The equivalents of the English saying "That's Greek to me" vary fascinatingly by language: Germans say "Das kommt mir Spanisch vor" (That seems Spanish to me), Dutch speakers say "Dat is Chinees voor mij" (That's Chinese to me), Filipinos say "It's German to me," Finns say "It's Hebrew," Hebrew speakers say "It's Chinese to me," and Mandarin Chinese speakers say "Tiānshū" (heavenly script) or "guǐ huà fú" (ghost drawings).
Why "Greek to Me" Is Spanish, Chinese, or Hebrew Elsewhere
When Shakespeare wrote "it was Greek to me" in Julius Caesar, he probably didn't realize he was documenting a linguistic phenomenon that spans the entire globe. Every culture, it turns out, has a go-to language they blame when something makes absolutely no sense.
Europe's Blame Game
Germans point their finger at Spanish. "Das kommt mir Spanisch vor" literally translates to "That seems Spanish to me." The phrase dates back to the 16th century when the Spanish-born Holy Roman Emperor Charles V introduced Spanish customs to the German court, leaving locals thoroughly confused.

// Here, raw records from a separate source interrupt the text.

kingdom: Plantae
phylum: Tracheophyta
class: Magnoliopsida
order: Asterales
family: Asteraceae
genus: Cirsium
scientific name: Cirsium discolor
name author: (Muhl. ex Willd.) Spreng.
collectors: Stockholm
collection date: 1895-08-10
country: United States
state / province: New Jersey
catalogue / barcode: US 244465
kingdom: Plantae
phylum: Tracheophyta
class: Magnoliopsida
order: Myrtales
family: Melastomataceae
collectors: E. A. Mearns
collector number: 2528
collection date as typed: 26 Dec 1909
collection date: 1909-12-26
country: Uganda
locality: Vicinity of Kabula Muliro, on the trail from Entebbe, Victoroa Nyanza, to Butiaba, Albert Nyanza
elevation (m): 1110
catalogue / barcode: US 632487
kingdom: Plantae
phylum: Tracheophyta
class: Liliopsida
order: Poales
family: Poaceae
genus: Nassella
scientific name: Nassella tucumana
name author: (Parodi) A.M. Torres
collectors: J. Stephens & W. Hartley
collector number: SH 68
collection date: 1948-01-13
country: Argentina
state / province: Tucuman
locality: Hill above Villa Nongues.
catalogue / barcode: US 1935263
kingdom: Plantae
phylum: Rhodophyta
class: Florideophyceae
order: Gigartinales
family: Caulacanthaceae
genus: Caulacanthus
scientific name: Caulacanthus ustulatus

The Dutch, meanwhile, blame Chinese. "Dat is Chinees voor mij" rolls off Dutch tongues whenever paperwork gets too complicated or instructions become incomprehensible. Finns take a different approach entirely, declaring confusing things to be Hebrew.
The Global Confusion Chain
Here's where it gets delightfully circular:
- English speakers blame Greek
- Germans blame Spanish
- Dutch blame Chinese
- Filipinos blame German
- Finns blame Hebrew
- Hebrew speakers blame Chinese
Notice anything? Chinese gets blamed by multiple languages, yet Mandarin speakers don't point to any existing language at all. Instead, they call incomprehensible text "tiānshū"—literally "heavenly script" or "a book from the sky." Another colorful Chinese expression is "guǐ huà fú," meaning "ghost drawings" or talismanic symbols.
Why These Particular Languages?
The pattern reveals something fascinating about cultural contact and perceived "otherness." Languages typically blame tongues they've encountered but never needed to learn—foreign enough to seem exotic, familiar enough to reference.
Greeks, for instance, say "Μου φαίνονται κινέζικα" (It seems Chinese to me). Italians declare things to be Arabic. Poles say something is "Chinese speech." The Portuguese blame Greek, coming full circle with English.
Geographic neighbors rarely blame each other. Germans don't blame French despite centuries of interaction. Instead, they reach for Spanish—a language from a country they've historically had less direct contact with.
The Chicken Intestines Theory
Some Chinese expressions for incomprehensible writing are wonderfully vivid. Beyond "heavenly script," there's a folk expression comparing messy or foreign writing to "chicken intestines"—a reference to the tangled, squiggly appearance of unfamiliar characters.
This isn't meant to be insulting. It's simply descriptive. When you've grown up reading characters that are essentially stylized pictures, the loops and connections of Latin script genuinely can resemble, well, entrails.
What It All Means
These expressions reveal how humans process the unfamiliar. We don't say "I don't understand this." We say "this is that other thing"—externalizing confusion onto something foreign and unknowable.
The fact that Chinese appears in so many of these expressions isn't a coincidence. For European languages, Chinese characters represent perhaps the most visually different writing system they might encounter. It's become shorthand for "maximum incomprehensibility."
Meanwhile, the Chinese response—calling foreign text "heavenly" or "ghostly"—suggests something almost reverent about the unknown. It's not stupid or barbaric. It's otherworldly.